[Stored data entries]
──────
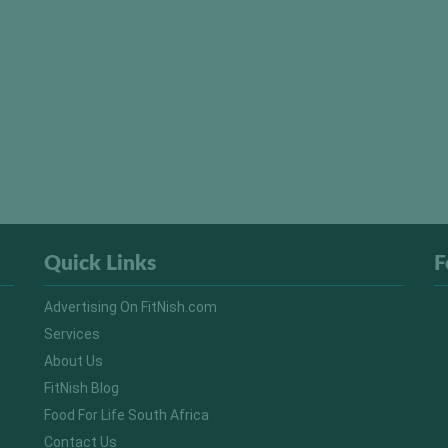
Quick Links
F
Advertising On FitNish.com
Services
About Us
FitNish Blog
Food For Life South Africa
Contact Us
──────
◆ WHAT TO WORK ON: No picture should be included when the data are set down again exactly.

◆ ANSWER SPACE:
Quick Links
F
Advertising On FitNish.com
Services
About Us
FitNish Blog
Food For Life South Africa
Contact Us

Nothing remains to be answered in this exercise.